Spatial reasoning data

==========

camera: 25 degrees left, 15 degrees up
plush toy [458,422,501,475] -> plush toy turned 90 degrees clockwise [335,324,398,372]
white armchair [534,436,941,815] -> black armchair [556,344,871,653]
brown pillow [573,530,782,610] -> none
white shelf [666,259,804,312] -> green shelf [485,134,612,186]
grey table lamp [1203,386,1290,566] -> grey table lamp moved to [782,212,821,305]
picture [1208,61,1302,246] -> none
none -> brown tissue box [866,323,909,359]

==========

Instructions to follow:
Collect each line of the entries that has the word "degrees", copying it in full.

Answer below:
camera: 25 degrees left, 15 degrees up
plush toy [458,422,501,475] -> plush toy turned 90 degrees clockwise [335,324,398,372]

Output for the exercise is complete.